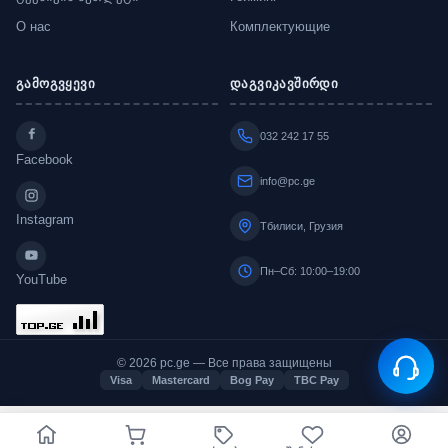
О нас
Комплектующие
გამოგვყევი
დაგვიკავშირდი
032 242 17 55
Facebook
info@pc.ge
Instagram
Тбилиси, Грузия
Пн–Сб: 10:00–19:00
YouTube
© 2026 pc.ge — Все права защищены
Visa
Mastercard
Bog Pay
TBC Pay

——

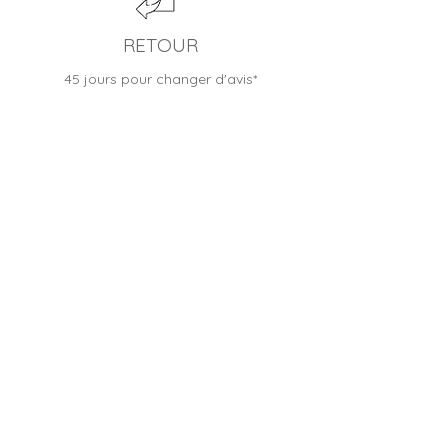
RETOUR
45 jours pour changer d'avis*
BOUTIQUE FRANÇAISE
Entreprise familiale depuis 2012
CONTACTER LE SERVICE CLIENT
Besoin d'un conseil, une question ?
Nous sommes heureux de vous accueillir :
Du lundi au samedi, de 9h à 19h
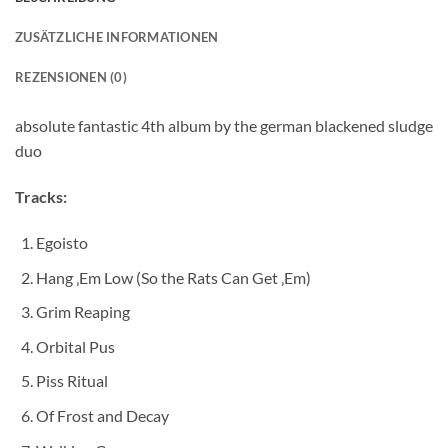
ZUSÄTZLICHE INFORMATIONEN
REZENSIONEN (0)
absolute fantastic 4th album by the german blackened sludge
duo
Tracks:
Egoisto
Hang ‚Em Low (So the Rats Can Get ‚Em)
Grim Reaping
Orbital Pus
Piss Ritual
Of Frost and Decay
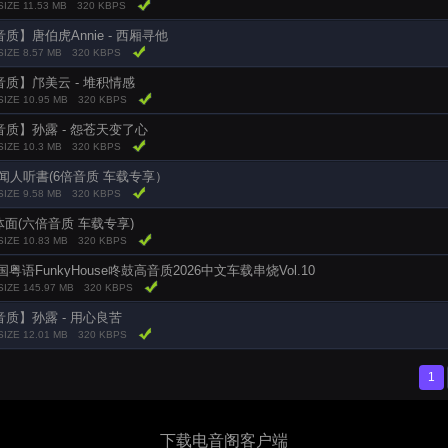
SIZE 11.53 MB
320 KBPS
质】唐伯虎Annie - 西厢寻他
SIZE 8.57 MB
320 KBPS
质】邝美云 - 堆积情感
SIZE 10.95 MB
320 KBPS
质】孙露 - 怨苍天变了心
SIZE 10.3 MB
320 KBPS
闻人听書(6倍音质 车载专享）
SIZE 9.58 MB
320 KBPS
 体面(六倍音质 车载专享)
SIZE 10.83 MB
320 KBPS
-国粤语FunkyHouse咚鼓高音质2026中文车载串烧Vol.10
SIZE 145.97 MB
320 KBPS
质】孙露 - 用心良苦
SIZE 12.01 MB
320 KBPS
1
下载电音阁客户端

——

**Exercise:**
Pick out each row above that contains the word "SIZE", and copy each of those rows in full.

**Answer to the problem:**
SIZE 11.53 MB
SIZE 8.57 MB
SIZE 10.95 MB
SIZE 10.3 MB
SIZE 9.58 MB
SIZE 10.83 MB
SIZE 145.97 MB
SIZE 12.01 MB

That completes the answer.